Parafrasando una frase celebre, la comunità spaventa quelli che non c’è l’hanno, ovvero le grandi aziende, che costruiscono gerarchie basate su un potere che cala dall’alto piuttosto che su una leadership che nasce dal basso.
Un progetto come LibreOffice, che cresce senza soluzione di continuità per cinque anni pur non avendo una vera organizzazione – non ci sono né capi né capetti – è destabilizzante per coloro che avevano proclamato l’impossibilità di questa evenienza, proprio perché mancava quella burocrazia che giustifica l’esistenza delle loro inutili sovrastrutture.
E come se non bastasse, il progetto “alternativo” (per usare un eufemismo) voluto dalle aziende è fallito perché guardava alla comunità con sospetto, imponendo condizioni che solo le aziende trovano accettabili, come la presenza del community manager.
Certo, la comunità è strana, perché è un organismo fluido, guidato nelle sue decisioni dalla forza straordinaria dell’intelligenza collettiva, che non trova alcuna corrispondenza all’interno delle aziende, dove le decisioni vengono spesso prese in funzione della gerarchia. Questa condivisione delle idee e delle responsabilità è quella che motiva i volontari a impegnarsi per la comunità, nella consapevolezza che da soli non riuscirebbero mai a raggiungere gli stessi obiettivi.
Ogni individuo, infatti, viene spinto da motivazioni diverse, che vanno quasi sempre nella direzione della sfida professionale con sé stesso, che ovviamente è diversa per ciascuno di noi in funzione della storia e del proprio background. Io, per esempio, trovo estremamente stimolante – e incredibilmente divertente – il “duello” di comunicazione con le aziende.
Oggi, posso affermare con certezza che negli ultimi dieci anni – occupandomi di marketing prima di OOo e poi di LibreOffice – ho imparato molte più cose che in vent’anni di comunicazione per le aziende del mondo proprietario, e sono anche riuscito a divertirmi. A pensarci bene, avrei dovuto pagare piuttosto che essere (in un certo senso) pagato dalla comunità.
Ovviamente, ho potuto fare tutto questo perché la comunità – una volta compreso che avevo le competenze – mi ha lasciato agire in totale autonomia, senza impormi scadenze e senza chiedermi un rendiconto (o peggio ancora un time sheet).
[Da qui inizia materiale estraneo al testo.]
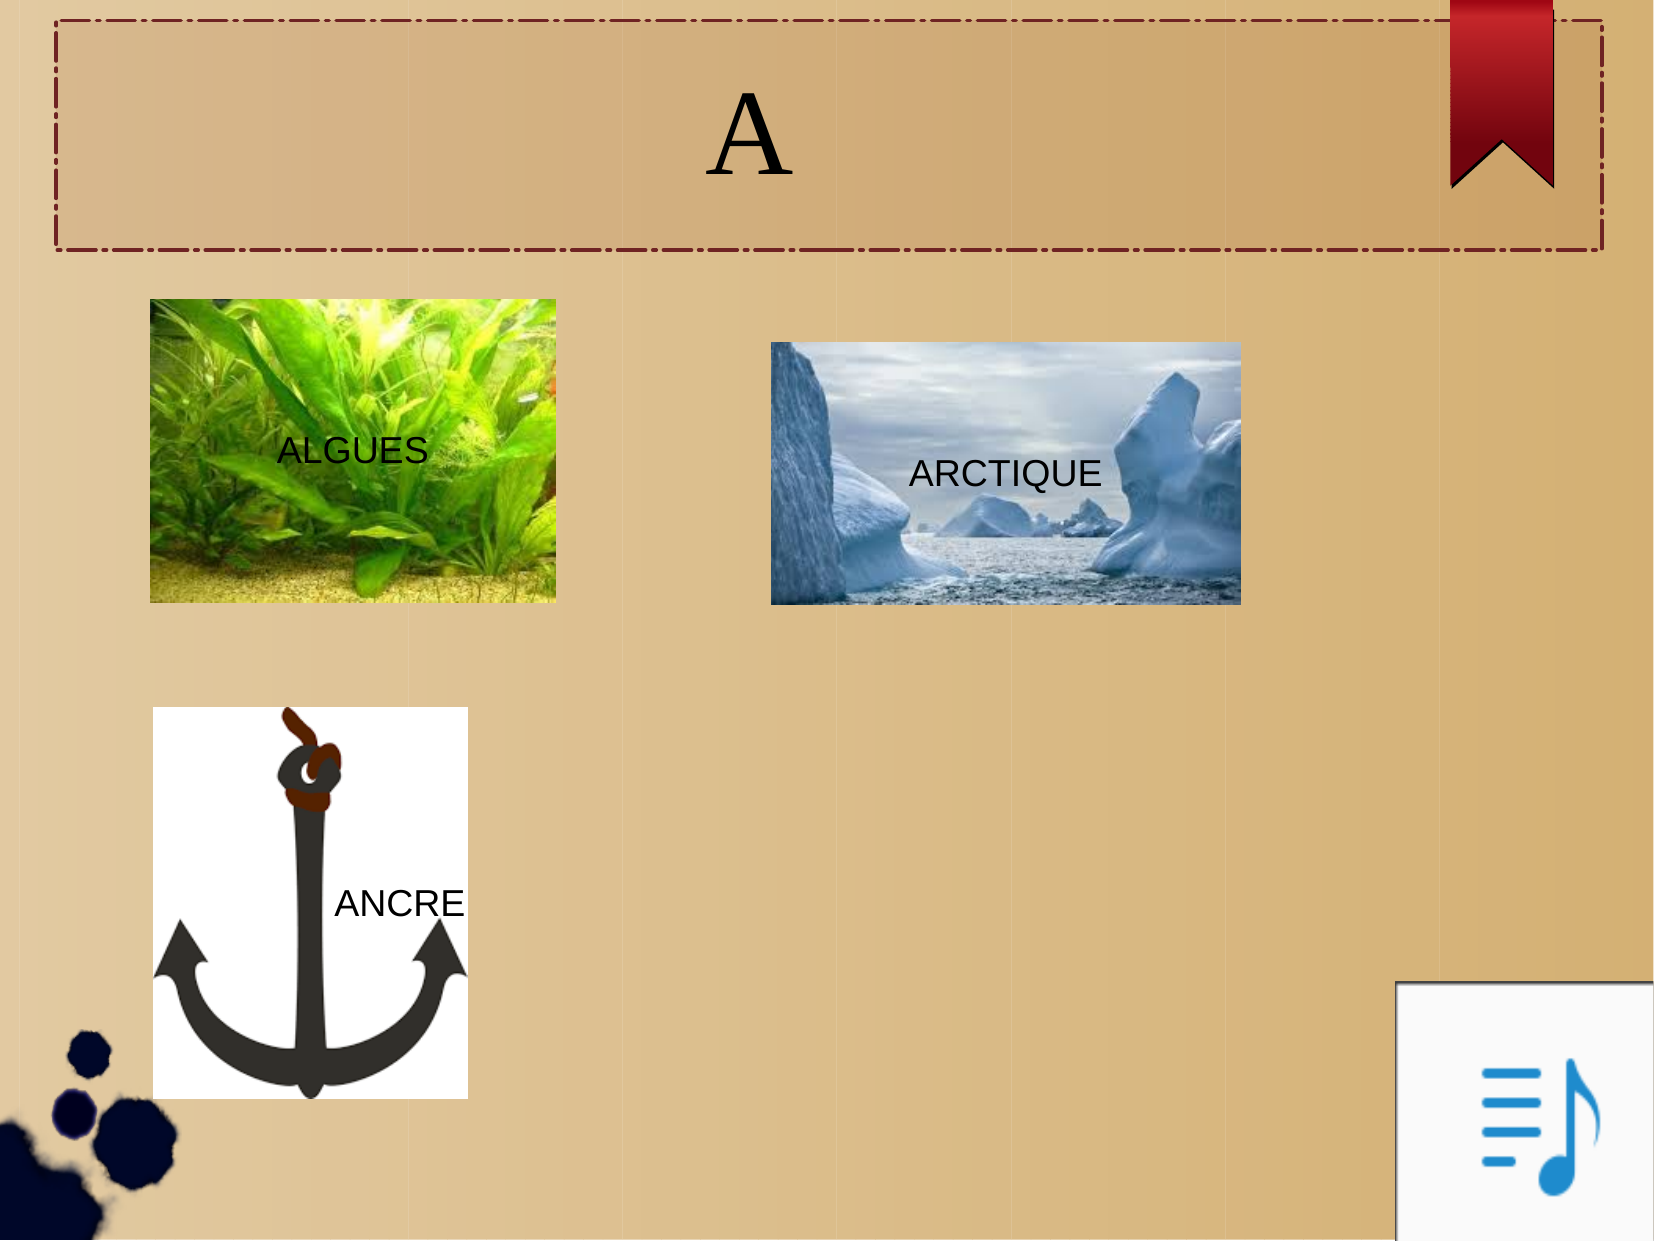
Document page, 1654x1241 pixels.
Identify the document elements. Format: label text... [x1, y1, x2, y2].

text_box [1393, 980, 1654, 1241]
title A [59, 15, 1441, 252]
picture [150, 299, 556, 603]
picture [153, 707, 468, 1099]
picture [771, 342, 1241, 605]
In questo modo, ho puntualmente superato gli obiettivi più ambiziosi, che di volta in volta ero io stesso a stabilire.
Peraltro, la comunità è tutt’altro che perfetta, e tanto più è forte e coesa tanto più è chiusa e refrattaria ai tentativi di ingerenza dall’esterno, anche perché la storia dimostra che tutti quelli che arrivano animati dal sacro fuoco della competitività – appreso in azienda o ancor peggio all’università – si sgonfiano come soufflé venuti male non appena capiscono che la teoria fine a se stessa – che in altri ambiti viene spesso riverita – all’interno della comunità viene apprezzata tanto quanto i calli sui mignoli.
Così come le richieste di intervento – in particolare, quelle relative alla soluzione dei bug e delle regressioni – che non sono accompagnate da una dimostrazione di buona volontà (per esempio, una documentazione esauriente, oppure una verifica su più sistemi operativi). In questi casi, la risposta più probabile è: “datti da fare, non ho tempo”, ma a seconda della direzione del vento potrebbe anche essere peggiore, e molto più sgradevole.
La comunità va trattata con grande rispetto, perché riesce a ottenere risultati là dove tutti gli altri falliscono.
Prendiamo a esempio il sistema operativo Linux, dove un insieme eterogeneo di migliaia di persone – dipendenti di grandi aziende del mondo proprietario, aziende focalizzate sul software open source come Canonical (per fare un nome), membri di comunità del software libero come Debian e LibreOffice (per fare due nomi) e singoli individui – contribuiscono alla realizzazione di un “oggetto” che per qualità e sicurezza non ha confronti con l’analogo prodotto sviluppato nelle segrete stanze della più grande software house del mondo.
Inoltre, sviluppando un prodotto migliore, riescono anche a divertirsi, e spesso a costruire qualcosa di socialmente utile. Straordinaria la comunità, forse è veramente il caso di conoscerla meglio.